Ecos de otra guerra
“El representante permanente del Perú ante la ONU, embajador Manuel Rodríguez Cuadros, intervino en la sesión de hace unos días para dejar en alto la contribución de la diplomacia peruana a este notable éxito...”

Haciendo un paréntesis en las tensas negociaciones en torno a Ucrania, y en lo que fueron los últimos momentos de la paz, hace unos días el Consejo de Seguridad de la ONU celebró una sesión dedicada a conmemorar la exitosa culminación de los trabajos de la Comisión creada en 1991 para indemnizar los daños y perjuicios provocados por la invasión de Kuwait por Irak. El Secretario General peruano Javier Pérez de Cuéllar asumió entonces la arriesgada decisión –dada la política de distribución geográfica de los altos cargos en la ONU– de confiar la Comisión a otro diplomático peruano, el embajador Carlos Alzamora. El Consejo de Seguridad aprobó el nombramiento por unanimidad.
Al término de su mandato en 1996, el nuevo Secretario General Kofi Annan dirigió al embajador Alzamora el siguiente mensaje: “Deseo expresarle mi profunda admiración por la dedicación con que usted ha alcanzado tan notables logros en estos cinco años.
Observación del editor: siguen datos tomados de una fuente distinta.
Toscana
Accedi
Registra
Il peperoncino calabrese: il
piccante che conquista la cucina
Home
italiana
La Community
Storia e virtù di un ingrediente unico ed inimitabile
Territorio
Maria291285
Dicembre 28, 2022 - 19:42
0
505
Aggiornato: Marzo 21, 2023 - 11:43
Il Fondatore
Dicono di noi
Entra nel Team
Al establecer el Secretariado de la Comisión con tal eficiencia y al asegurarse de que cumpliera sus funciones con tal competencia e imparcialidad, usted ha salvaguardado la credibilidad de esta histórica operación y ha contribuido a establecer un invalorable precedente para el futuro”.
Por su parte, en la ceremonia de despedida del Consejo de Administración de la Comisión, el embajador de Italia y presidente del mismo, rindió homenaje al Perú y Latinoamérica al decirle a Alzamora: “Vuestro origen nacional y regional fueron siempre garantía de objetividad y profesionalismo”, mientras que el representante de Kuwait expresó: “Vuestro nombre estará siempre asociado a los extraordinarios logros de esta histórica operación”, y el de Irak manifestó que le “rendía homenaje de aprecio y respeto por su sabiduría, talento y capacidad para considerar con independencia todas las posiciones”, pruebas contundentes de la imparcialidad con que se había manejado la Comisión.
El representante permanente del Perú ante la ONU, embajador Manuel Rodríguez Cuadros, intervino en la sesión de hace unos días para dejar en alto la contribución de la diplomacia peruana a este notable éxito, ejemplar en su valor y significado político, jurídico y humanitario, en la trágica crispación que hoy vive el mundo.